In its decision in In re Davis Joinery Ltd [2013] IEHC 353, the High Court identified the difficulties that employees of corporate employers may face when their employer ceases trading without taking any steps to formally wind-up the company.

In the application before the Court, the petitioner, a former employee of Davis Joinery Ltd, sought to have that company wound-up on the ground that it was unable to pay its debts.  The company had failed to pay the petitioner the sum of €53,080 due to him on foot of a finding by the Employment Appeals Tribunal that he had been unfairly dismissed.  The company claimed that it was not in a position to pay the sum due and that it had ceased trading due to financial difficulties.  No steps were taken to wind-up the company voluntarily.

The petitioner’s problem was that without a winding-up order being made in respect of the company, he would have no recourse to the Employer’s Insolvency Fund, a Government scheme which provides for the payment of certain employee entitlements in the event of the insolvency of an employer.  

The Employer’s Insolvency Directive (2008/94/EC) provides a minimum level of protection throughout the EU for employees affected by their employer’s insolvency.  It was transposed into Irish law by the Protection of Employees (Employer’s Insolvency) Act 1984, as amended.  For the purposes of the Irish legislation, a corporate employer is taken to be insolvent only “if a winding up order is made, or a resolution for winding up is passed…”.  This definition of ‘insolvency’ excludes informal insolvencies where a company simply ceases trading without being officially wound-up.  The effect of this is that employees of companies in informal insolvency may be deprived of access to the Employer’s Insolvency Fund.

The Directive, however, recognises that a state of insolvency can arise without the need for a liquidator to be appointed.  It has, therefore, been suggested that the Irish legislation was improperly transposed into Irish law. 

Laffoy J noted that the only manner in which the Court could be of assistance to the petitioner in this case was by making a winding-up order or, alternatively, appointing a provisional liquidator and then making a winding-up order.  Following an adjournment, the petitioner confirmed to the Court that the proposed provisional liquidator had consented to act as official liquidator.  Accordingly, the Court made an order for the winding-up of the company and the appointment of an official liquidator for the purposes of the winding-up.

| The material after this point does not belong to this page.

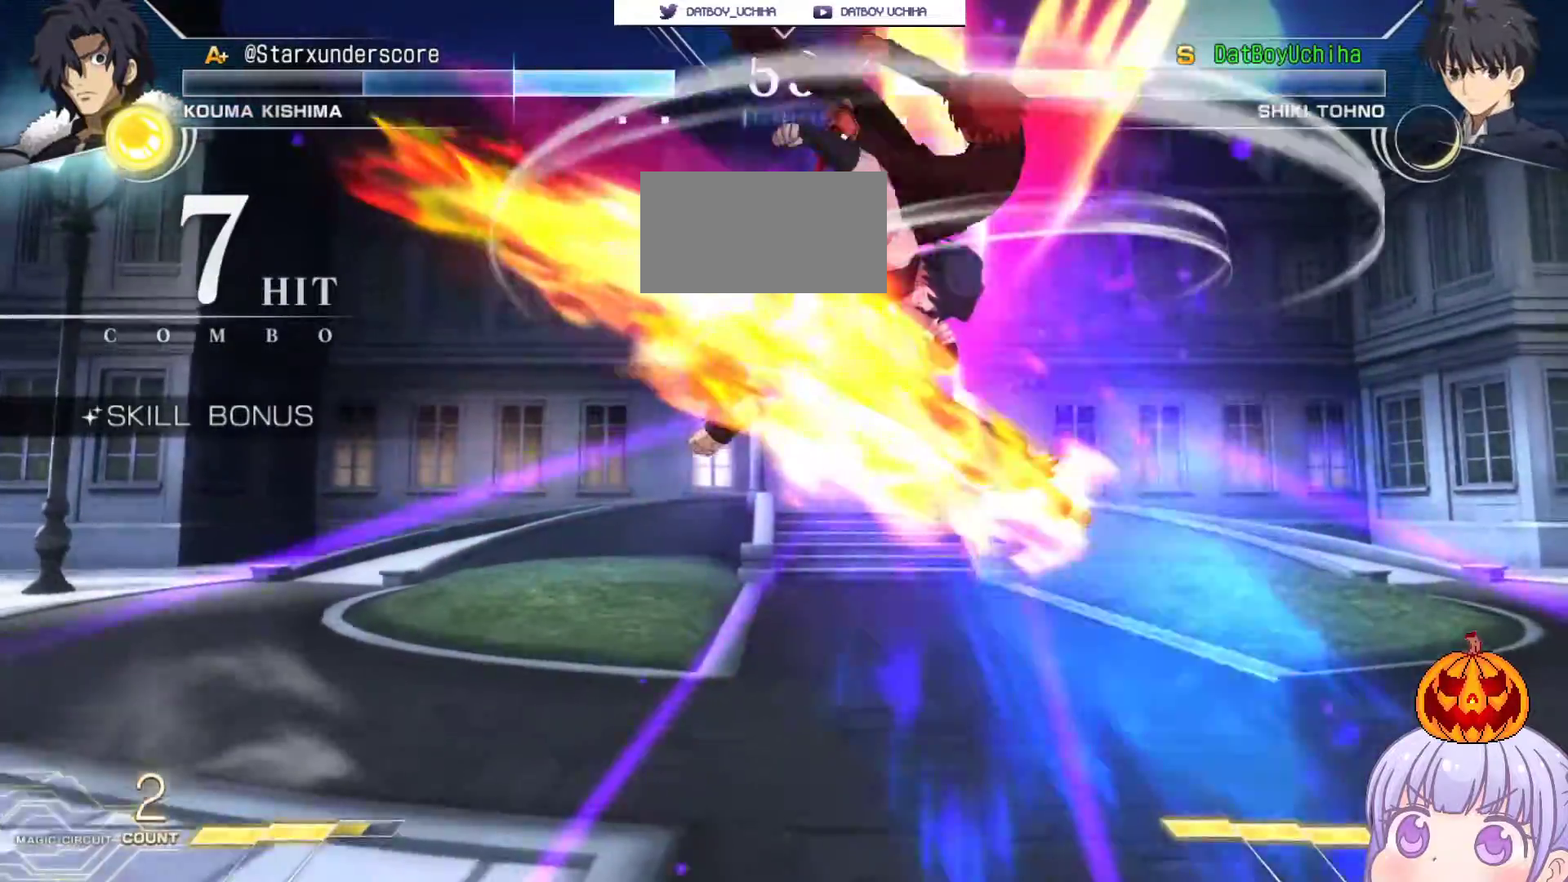
{"buttons": ["SQUARE"], "left_stick": "center", "events": []}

While this provided a satisfactory remedy for the petitioner in this case, the judge expressed concern for “less fortunate employees” of corporate employers in informal insolvency who are unable to find a liquidator who is willing to act, given that such appointment necessarily involves the incurring of expenditure which the liquidator may not be able to recover.  The judge commented that “unless the issue is successfully litigated by an adversely affected employee… the obvious unfairness inherent in the Act… will only be redressed by legislative change”.

On the basis of her experience in dealing with winding-up petitions, the judge predicted that this is a problem which is likely to affect many employees in the near future.